O presidente do órgão regulador da Baviera, entidade de supervisiona o projeto, adiantou que o sistema da Worldcoin está a ser analisado para se perceber até que ponto é "seguro e estável", de acordo com a agência Reuters. Em causa está a necessidade de garantir que o Regulamento Geral sobre a Proteção de Dados (RGPD) europeu está a ser respeitado no tratamento de dados biométricos dos utilizadores. 

O projeto "requer medidas de segurança muito, muito ambiciosas e muitas explicações e transparência para garantir que os requisitos de proteção de dados não sejam negligenciados", disse Michael Will, o presidente do Departamento Estatal da Baviera para Supervisão de Proteção de Dados. 

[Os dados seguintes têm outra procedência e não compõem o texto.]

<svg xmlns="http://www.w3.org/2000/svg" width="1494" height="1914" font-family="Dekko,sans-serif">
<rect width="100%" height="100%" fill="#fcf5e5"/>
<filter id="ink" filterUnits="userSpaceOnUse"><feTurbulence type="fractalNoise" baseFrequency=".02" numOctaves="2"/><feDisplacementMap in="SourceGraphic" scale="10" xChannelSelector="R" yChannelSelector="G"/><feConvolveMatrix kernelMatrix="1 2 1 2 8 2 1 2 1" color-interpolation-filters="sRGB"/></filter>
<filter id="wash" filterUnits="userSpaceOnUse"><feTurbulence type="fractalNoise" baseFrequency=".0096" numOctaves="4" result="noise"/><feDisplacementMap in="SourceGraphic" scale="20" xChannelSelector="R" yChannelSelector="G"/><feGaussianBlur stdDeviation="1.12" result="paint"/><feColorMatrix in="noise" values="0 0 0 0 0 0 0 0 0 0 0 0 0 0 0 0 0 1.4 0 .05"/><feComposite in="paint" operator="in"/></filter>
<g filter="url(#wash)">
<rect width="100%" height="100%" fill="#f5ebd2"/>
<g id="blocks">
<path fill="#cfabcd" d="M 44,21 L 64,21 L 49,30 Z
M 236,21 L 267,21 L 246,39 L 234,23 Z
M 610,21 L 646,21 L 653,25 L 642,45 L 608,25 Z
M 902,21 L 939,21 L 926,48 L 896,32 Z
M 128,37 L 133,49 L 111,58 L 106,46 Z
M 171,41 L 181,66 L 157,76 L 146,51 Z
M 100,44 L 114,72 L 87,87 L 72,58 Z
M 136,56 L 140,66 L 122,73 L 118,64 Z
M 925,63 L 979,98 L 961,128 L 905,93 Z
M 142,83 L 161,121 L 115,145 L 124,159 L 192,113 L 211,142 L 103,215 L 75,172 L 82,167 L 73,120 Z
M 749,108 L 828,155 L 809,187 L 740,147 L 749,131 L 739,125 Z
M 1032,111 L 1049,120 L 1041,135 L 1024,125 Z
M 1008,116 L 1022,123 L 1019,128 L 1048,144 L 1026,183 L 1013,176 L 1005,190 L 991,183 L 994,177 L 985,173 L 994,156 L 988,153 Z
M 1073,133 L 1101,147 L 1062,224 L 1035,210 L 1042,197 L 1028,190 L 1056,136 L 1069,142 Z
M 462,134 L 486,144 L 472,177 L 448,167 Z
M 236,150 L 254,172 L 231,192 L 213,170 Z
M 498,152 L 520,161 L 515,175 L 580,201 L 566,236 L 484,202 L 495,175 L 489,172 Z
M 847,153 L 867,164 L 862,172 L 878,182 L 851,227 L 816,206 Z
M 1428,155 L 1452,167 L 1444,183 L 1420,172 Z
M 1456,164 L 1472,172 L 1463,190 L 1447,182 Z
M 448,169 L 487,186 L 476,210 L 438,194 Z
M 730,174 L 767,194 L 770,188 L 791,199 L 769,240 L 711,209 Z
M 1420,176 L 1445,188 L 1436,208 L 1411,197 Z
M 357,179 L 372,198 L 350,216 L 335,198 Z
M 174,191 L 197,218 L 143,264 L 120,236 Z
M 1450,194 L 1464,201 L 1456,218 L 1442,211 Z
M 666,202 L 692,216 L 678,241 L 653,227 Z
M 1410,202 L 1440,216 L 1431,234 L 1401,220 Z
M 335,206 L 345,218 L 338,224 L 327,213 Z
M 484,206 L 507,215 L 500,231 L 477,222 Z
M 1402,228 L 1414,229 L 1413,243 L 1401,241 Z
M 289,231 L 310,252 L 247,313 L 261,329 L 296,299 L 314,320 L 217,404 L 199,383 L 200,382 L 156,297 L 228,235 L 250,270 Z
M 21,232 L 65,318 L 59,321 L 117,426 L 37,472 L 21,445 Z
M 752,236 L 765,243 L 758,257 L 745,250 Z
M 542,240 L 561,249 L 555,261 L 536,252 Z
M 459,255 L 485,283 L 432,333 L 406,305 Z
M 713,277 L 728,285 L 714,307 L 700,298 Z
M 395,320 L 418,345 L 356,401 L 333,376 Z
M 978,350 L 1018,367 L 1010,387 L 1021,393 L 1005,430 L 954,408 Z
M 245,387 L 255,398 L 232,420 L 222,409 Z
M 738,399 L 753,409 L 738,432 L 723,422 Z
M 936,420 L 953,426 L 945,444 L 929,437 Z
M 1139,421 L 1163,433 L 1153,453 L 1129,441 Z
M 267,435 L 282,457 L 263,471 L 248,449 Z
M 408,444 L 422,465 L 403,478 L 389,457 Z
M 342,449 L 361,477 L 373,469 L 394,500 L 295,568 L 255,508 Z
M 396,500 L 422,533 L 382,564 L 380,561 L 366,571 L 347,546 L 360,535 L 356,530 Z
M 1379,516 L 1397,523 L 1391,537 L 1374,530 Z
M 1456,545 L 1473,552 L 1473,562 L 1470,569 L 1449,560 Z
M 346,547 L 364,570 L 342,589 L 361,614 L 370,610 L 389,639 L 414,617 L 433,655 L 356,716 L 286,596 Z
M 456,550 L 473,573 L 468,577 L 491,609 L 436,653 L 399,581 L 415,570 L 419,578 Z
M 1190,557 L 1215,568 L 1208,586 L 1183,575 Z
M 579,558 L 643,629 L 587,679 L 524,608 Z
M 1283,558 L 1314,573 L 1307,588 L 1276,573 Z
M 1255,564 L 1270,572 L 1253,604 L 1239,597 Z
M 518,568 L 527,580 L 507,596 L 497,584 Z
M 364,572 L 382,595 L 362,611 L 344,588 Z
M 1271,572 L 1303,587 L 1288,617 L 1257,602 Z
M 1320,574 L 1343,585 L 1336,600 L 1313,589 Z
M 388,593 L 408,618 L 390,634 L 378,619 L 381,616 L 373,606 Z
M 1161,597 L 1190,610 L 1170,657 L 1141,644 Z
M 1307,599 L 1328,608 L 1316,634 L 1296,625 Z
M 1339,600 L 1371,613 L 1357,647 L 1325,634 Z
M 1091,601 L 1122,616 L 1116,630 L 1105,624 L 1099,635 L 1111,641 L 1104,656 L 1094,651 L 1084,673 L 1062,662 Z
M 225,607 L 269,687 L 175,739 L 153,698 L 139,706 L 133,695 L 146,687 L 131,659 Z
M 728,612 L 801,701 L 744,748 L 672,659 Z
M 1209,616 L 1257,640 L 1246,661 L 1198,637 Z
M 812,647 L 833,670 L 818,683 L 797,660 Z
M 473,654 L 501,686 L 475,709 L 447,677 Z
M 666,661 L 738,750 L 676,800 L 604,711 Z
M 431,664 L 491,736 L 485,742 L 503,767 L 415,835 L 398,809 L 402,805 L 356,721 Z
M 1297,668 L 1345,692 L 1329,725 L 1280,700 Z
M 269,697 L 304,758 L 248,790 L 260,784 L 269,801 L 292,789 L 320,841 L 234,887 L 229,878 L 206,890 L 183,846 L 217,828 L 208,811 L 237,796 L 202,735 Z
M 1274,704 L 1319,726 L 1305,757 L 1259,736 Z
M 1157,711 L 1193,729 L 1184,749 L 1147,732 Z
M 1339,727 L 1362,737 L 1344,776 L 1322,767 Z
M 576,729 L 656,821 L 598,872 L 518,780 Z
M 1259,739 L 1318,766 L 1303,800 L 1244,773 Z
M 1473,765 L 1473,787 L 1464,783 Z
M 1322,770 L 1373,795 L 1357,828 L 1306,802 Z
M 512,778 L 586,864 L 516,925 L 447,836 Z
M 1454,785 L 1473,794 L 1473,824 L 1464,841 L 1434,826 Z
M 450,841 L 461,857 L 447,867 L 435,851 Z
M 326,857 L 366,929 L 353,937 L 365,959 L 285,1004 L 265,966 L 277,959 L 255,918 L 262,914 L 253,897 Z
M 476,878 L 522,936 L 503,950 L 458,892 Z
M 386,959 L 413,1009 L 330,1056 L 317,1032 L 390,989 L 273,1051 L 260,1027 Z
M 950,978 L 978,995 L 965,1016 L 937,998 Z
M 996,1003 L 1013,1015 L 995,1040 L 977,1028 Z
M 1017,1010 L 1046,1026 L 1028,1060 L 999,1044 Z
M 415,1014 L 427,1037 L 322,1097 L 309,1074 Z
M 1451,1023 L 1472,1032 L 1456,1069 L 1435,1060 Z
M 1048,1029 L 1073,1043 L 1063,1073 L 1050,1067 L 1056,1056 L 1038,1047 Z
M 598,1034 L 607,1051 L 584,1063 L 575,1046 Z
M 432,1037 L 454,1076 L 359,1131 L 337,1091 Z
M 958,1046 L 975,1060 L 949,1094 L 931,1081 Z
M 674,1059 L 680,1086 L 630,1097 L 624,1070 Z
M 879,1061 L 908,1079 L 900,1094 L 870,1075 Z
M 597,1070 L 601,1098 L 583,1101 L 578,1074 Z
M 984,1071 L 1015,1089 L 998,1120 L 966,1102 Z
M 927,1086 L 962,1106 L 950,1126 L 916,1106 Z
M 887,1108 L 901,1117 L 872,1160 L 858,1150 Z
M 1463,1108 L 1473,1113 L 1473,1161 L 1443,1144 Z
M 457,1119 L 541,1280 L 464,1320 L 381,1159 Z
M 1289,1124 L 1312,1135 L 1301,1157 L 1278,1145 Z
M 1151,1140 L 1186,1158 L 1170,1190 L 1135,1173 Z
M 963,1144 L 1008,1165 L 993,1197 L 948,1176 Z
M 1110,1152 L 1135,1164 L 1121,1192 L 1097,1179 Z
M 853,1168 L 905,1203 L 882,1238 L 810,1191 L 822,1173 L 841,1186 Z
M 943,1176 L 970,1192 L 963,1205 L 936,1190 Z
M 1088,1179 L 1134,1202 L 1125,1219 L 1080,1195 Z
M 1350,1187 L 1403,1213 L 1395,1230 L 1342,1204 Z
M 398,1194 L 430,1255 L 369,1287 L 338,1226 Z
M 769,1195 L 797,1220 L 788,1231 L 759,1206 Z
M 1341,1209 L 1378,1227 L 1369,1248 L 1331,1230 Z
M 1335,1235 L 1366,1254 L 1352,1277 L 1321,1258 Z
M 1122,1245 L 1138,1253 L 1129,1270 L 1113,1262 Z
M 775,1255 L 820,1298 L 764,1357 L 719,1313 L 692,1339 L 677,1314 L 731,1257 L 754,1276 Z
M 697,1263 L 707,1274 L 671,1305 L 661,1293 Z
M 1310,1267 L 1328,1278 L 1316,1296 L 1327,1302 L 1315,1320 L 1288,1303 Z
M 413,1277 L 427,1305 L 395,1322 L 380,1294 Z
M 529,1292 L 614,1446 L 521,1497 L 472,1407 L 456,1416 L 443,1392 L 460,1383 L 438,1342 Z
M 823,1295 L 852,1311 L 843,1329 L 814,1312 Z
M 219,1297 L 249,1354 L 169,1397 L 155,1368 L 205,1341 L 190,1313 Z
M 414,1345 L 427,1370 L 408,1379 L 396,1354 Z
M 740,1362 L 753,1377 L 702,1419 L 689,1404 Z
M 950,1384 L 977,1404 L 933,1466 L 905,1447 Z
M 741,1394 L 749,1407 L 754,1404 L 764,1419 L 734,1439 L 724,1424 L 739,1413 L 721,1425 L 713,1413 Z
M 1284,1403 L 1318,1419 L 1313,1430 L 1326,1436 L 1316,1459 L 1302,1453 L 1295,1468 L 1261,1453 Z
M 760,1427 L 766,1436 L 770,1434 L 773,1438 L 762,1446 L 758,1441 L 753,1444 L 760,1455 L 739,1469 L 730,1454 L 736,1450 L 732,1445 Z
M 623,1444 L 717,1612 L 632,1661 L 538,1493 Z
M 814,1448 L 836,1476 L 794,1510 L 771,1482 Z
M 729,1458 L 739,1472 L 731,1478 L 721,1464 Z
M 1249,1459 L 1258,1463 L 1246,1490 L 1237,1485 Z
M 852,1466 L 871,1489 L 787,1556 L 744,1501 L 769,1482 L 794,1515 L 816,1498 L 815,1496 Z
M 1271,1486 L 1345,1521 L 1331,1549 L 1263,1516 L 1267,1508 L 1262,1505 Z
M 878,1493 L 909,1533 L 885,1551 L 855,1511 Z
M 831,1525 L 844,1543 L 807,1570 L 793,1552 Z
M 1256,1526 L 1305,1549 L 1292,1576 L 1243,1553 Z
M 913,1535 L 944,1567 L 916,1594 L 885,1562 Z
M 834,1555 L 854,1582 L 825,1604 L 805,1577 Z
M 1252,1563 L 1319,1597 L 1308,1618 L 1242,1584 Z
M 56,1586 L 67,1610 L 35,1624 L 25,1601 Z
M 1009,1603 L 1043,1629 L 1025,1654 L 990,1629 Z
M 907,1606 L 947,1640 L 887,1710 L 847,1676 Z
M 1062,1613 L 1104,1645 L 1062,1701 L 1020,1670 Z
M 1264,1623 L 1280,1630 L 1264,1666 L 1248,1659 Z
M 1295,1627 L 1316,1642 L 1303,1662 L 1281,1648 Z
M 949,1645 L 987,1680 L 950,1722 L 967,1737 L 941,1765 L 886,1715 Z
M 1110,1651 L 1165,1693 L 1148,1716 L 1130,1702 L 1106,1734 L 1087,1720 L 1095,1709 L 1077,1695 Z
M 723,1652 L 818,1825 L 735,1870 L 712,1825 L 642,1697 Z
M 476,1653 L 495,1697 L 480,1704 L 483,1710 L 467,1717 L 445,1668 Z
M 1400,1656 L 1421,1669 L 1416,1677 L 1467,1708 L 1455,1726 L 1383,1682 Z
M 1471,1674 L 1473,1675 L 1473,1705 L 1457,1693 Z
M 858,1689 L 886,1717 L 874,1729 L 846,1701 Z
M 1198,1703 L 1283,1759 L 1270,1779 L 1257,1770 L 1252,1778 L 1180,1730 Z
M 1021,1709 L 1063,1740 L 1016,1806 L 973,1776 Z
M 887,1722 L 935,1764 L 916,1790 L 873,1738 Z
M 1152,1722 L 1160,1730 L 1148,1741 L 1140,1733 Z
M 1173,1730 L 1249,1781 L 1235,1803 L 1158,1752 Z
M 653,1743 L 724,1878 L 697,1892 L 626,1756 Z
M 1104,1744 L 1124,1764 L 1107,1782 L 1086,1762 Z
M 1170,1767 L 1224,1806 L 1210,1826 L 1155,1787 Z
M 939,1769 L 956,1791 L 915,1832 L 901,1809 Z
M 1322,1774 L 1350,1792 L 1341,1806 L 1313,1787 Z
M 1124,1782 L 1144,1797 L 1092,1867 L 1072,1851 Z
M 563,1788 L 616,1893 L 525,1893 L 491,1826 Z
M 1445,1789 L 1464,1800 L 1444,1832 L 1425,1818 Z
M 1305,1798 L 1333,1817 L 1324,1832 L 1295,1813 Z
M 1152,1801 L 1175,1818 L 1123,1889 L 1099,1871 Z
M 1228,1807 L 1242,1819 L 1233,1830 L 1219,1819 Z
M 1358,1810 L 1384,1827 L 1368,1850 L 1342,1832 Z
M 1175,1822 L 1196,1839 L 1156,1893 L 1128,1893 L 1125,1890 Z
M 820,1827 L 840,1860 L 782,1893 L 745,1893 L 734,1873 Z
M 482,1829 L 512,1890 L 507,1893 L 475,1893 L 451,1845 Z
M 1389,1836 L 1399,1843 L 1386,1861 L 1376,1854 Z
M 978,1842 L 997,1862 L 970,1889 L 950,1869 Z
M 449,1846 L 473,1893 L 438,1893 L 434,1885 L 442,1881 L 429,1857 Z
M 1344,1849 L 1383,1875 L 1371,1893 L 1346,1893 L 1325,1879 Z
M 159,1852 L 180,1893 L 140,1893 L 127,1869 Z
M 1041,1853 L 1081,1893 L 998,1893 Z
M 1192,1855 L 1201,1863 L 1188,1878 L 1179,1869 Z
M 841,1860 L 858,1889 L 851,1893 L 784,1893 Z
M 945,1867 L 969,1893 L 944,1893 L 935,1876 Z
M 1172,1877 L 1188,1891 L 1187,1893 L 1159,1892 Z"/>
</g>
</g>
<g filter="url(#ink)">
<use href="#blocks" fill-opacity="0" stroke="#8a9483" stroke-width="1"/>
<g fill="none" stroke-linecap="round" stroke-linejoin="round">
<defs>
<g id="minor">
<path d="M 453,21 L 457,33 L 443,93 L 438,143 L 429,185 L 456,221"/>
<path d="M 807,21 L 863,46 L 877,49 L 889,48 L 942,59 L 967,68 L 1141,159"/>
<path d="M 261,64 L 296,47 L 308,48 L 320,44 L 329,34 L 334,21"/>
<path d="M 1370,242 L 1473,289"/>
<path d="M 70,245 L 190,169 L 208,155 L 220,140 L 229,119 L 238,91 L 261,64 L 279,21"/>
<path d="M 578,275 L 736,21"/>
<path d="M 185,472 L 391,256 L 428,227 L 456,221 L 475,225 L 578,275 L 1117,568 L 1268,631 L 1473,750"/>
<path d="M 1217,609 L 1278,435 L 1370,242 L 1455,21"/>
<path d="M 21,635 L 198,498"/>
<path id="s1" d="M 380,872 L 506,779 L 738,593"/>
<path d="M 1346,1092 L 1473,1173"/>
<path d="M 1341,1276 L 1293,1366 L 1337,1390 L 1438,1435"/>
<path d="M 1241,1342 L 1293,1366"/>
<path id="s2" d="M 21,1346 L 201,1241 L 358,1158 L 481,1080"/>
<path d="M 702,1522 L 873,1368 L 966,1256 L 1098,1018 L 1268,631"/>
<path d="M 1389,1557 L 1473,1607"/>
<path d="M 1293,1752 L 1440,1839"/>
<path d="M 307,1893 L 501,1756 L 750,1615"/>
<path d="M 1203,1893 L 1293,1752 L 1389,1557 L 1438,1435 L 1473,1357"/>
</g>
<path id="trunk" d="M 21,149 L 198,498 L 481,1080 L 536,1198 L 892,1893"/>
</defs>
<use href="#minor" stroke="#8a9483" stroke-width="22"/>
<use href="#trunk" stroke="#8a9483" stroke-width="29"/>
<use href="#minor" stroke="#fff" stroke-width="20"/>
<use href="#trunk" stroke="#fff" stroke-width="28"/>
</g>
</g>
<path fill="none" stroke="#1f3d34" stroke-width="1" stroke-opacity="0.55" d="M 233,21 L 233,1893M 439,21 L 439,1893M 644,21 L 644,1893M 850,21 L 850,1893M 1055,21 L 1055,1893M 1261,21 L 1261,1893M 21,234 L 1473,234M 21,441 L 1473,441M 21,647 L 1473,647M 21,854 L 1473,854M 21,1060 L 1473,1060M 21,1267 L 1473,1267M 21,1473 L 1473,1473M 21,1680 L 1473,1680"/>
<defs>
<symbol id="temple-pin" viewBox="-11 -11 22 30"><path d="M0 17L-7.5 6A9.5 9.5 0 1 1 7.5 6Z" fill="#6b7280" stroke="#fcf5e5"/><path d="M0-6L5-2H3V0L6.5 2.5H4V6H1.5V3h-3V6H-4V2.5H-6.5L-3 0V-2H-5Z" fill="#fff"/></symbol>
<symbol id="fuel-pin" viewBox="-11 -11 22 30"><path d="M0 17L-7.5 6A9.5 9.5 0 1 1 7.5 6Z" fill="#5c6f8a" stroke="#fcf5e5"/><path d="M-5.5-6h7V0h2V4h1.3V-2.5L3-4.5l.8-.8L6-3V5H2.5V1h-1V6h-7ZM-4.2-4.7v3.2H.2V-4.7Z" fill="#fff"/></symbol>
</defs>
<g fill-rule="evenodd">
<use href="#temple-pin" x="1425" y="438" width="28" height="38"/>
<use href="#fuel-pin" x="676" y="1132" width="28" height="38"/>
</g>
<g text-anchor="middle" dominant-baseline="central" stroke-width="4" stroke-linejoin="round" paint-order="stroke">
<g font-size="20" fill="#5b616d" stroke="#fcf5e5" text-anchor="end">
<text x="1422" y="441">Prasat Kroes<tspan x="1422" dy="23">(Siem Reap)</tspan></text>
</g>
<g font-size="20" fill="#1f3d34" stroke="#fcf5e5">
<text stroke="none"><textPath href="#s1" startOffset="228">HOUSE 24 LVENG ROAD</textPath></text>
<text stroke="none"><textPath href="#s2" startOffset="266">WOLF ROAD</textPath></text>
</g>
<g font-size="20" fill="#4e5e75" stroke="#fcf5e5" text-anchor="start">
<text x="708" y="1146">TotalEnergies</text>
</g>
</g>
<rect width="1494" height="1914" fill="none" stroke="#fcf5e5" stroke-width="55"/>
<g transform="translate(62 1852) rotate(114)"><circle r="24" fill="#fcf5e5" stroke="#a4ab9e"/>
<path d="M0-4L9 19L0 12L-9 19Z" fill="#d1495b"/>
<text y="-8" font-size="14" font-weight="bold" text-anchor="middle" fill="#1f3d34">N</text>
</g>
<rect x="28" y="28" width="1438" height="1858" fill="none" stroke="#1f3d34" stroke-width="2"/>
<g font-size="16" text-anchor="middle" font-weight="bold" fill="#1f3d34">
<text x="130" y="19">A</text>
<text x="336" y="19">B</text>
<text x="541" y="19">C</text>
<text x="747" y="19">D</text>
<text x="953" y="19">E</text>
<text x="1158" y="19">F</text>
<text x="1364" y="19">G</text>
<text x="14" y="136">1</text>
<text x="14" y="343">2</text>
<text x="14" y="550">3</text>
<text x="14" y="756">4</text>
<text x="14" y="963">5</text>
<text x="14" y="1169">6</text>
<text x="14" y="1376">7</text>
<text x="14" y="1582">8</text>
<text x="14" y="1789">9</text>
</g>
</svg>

Pedro Trincão Marques conta à CNN Portugal que a Worldcoin vê com naturalidade as posições dos organismos de tutela acerca das suas práticas de privacidade e proteção de dados. “Temos que mostrar o que fazemos”, diz. 

Estamos empenhados em trabalhar com os parceiros a nível global para garantir que cumprimos os requisitos regulamentares e fornecemos um serviço seguro, protegido e transparente para seres humanos verificados”, escreveu o manager do mercado ibérico da Worldcoin, Pedro Trincão Marques, num e-mail enviado à CNN Portugal.

O que estão a entidades reguladores a investigar? 

Para analisar a legalidade da recolha de dados a larga escala das empresas, as entidades reguladoras europeias fazem uma Avaliação de Impacto sobre a Proteção de Dados (AIPD) dos termos e condições das empresas, relativo ao tratamento de dados e políticas de privacidade, explica o especialista em cibersegurança Nuno Mateus Coelho. 

O especialista estima que, assim que foram analisadas as apresentações da AIPD, as entidades reguladoras europeias ficaram na dúvida acerca da legitimidade do que foi avaliado no AIPD e “têm direito de visitar a entidade”, onde vão avaliar se "existe algum risco associado e se existe alguma contra-medida que garanta que o risco é controlado". Na opinião do especialista, “não é desconfiar da Worldcoin, mas não sentir confiança”.

Importa salientar que, quer o advogado Rogério Alves, quer Nuno Mateus Coelho, alertam que antes de aceitar quaisquer ‘termos e condições’, ação requerida para aceder a algumas plataformas, os clientes devem ser exigentes quanto ao esclarecimento que é prestado, e se tiverem alguma dúvida, “consultem um advogado”.

De acordo com o jornal Observador, até ao momento, a Comissão Nacional de Proteção de Dados (CNPD) afirma que não recebeu qualquer queixa contra a atividade da empresa em Portugal e que já realizou uma ação de fiscalização ao projeto. "Não podendo, por isso, adiantar qualquer informação sobre o assunto nesta fase por se encontrar ainda em análise" adianta a CNPD, cita o Observador.